Wenn das Leben zum Vertrag wird – und Vertrauen zur riskantesten Währung.

Bachs Roman verwebt ökonomische und persönliche Abhängigkeiten: Beziehungen, die wie Policen funktionieren, Sicherheiten, die trügerisch sind. Er erzählt von Figuren, die Halt suchen, und zeigt, wie Institutionen und Intimität ineinander greifen.

Hast du schon gespürt, wie Beziehungen manchmal mehr wie ein Vertrag klingen als wie Nähe?

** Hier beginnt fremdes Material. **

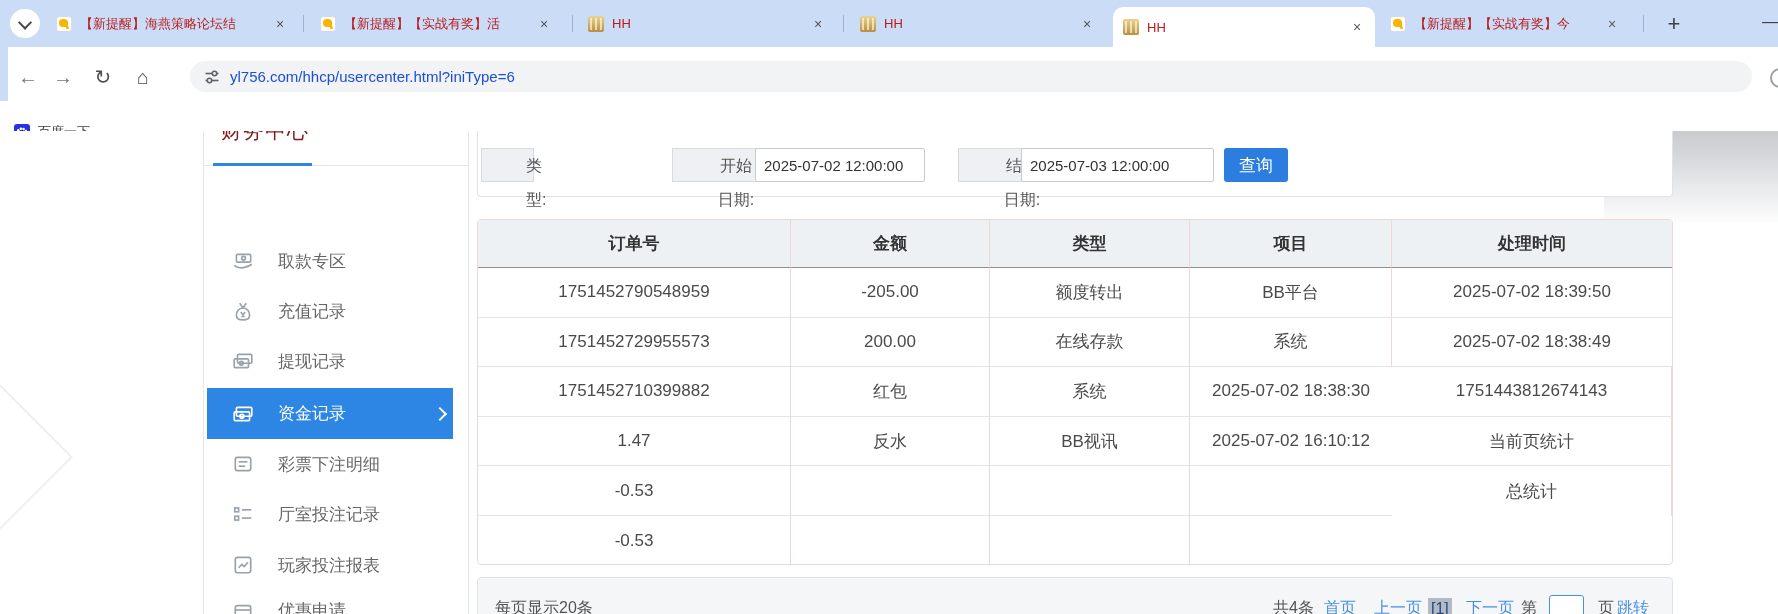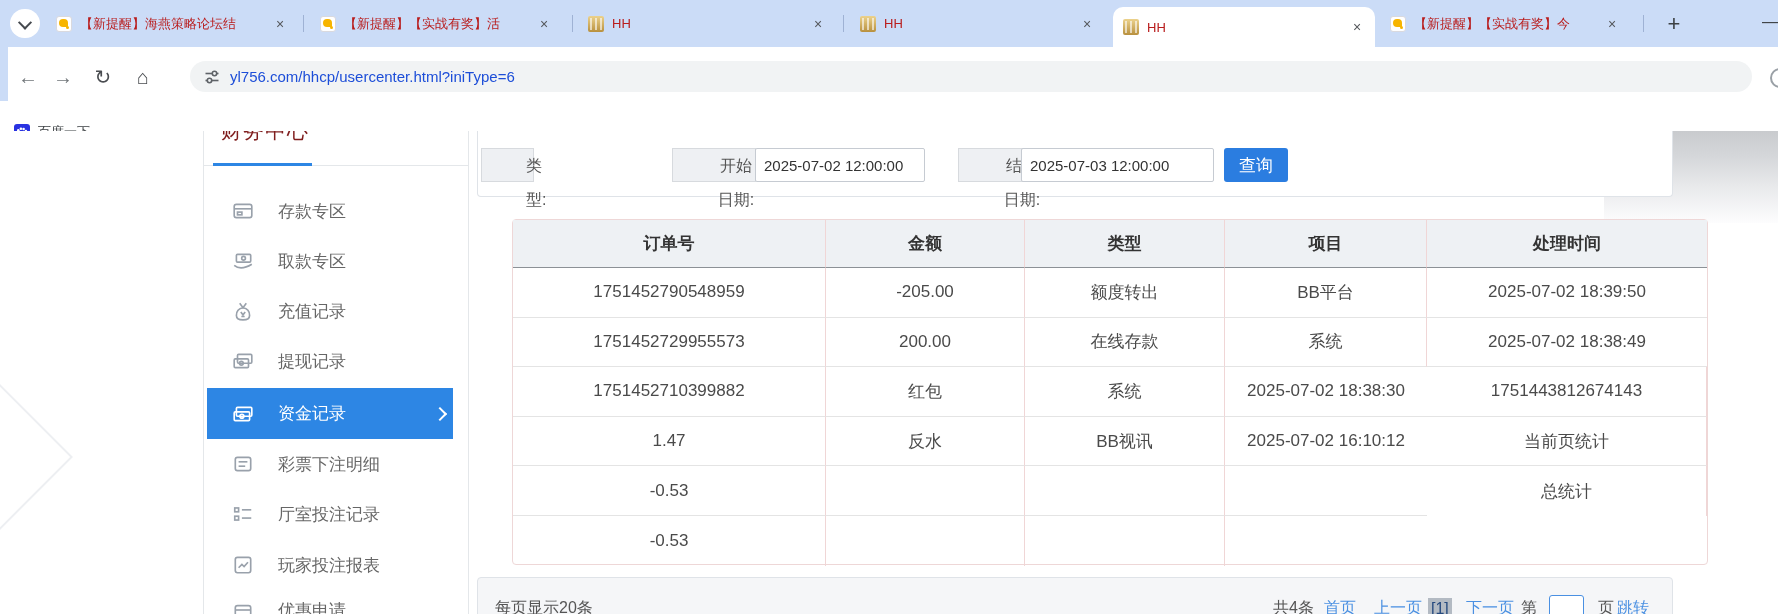--- a/index.html
+++ b/index.html
@@ -203,16 +203,6 @@
     <div class="sb-headline"></div>
     <div class="sb-underline"></div>
 
-    <div class="m-item" style="top:55px;">
-      <span class="m-icon">
-        <svg width="22" height="22" viewBox="0 0 20 20" fill="none" stroke="currentColor" stroke-width="1.5">
-          <rect x="2" y="4" width="16" height="12" rx="2"></rect>
-            <line x1="2" y1="8" x2="18" y2="8"></line>
-          <rect x="5" y="11" width="4" height="2.5"></rect>
-          </svg>
-        </span>
-      <span class="m-label">存款专区</span>
-    </div>
     <div class="m-item" style="top:105px;">
       <span class="m-icon">
         <svg width="22" height="22" viewBox="0 0 20 20" fill="none" stroke="currentColor" stroke-width="1.5">

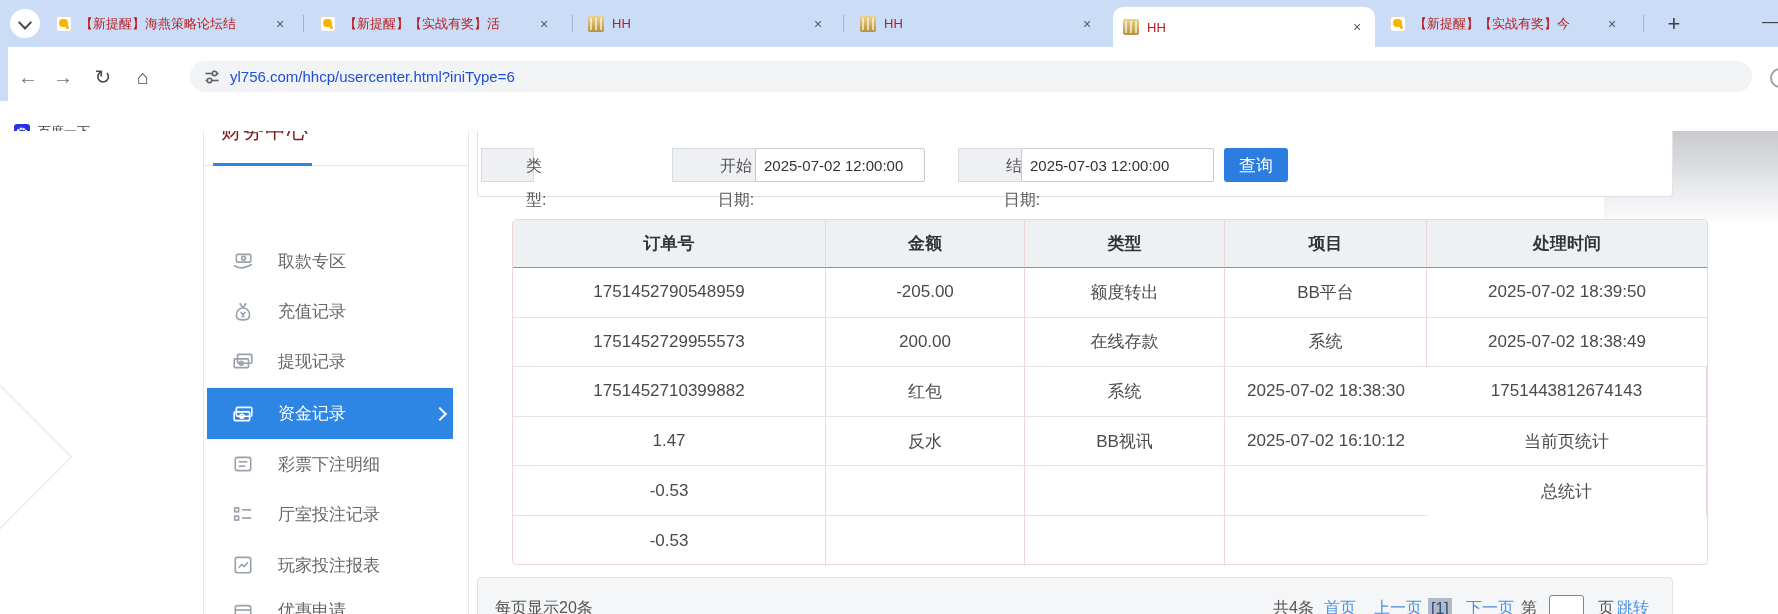--- a/index.html
+++ b/index.html
@@ -79,7 +79,7 @@
   .grid{position:absolute;left:477px;top:88px;width:1196px;height:346px;box-sizing:border-box;
         border:1px solid #eed7d7;border-radius:4px;background:#fff;
         display:grid;grid-template-columns:313px 199px 200px 202px 280px;
-        grid-template-rows:48px repeat(6,49.6px);margin-left:35px;}
+        grid-template-rows:48px repeat(6,49.6px);}
   .th,.td{display:flex;align-items:center;justify-content:center;box-sizing:border-box;}
   .th{background:#eef1f4;border-bottom:1px solid #8c9196;font-size:17px;font-weight:bold;color:#333;}
   .td{font-size:17px;color:#4a4a4a;border-bottom:1px solid #e4e4e4;}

Lebensversicherung ist ein kühler, analytischer Roman, der Strukturen offenlegt, statt sich in Sentiment zu verlieren. Die Sprache ist klar, fast spröde, doch darin liegt die Kraft: Der Text zwingt, über den Wert von Sicherheit und den Preis von Bindung nachzudenken. Manche könnten die Nüchternheit als schwer zugänglich empfinden, andere genau darin die Qualität sehen.

Ein Roman, der die Verflechtung von Körpern, Gefühlen und Verträgen seziert – und die Frage stellt, ob Sicherheit mehr zerstört als bewahrt.

Für wenn du das Gefühl hast, dass jede Sicherheit, die dir angeboten wird, einen Preis hat, den du nicht zahlen willst.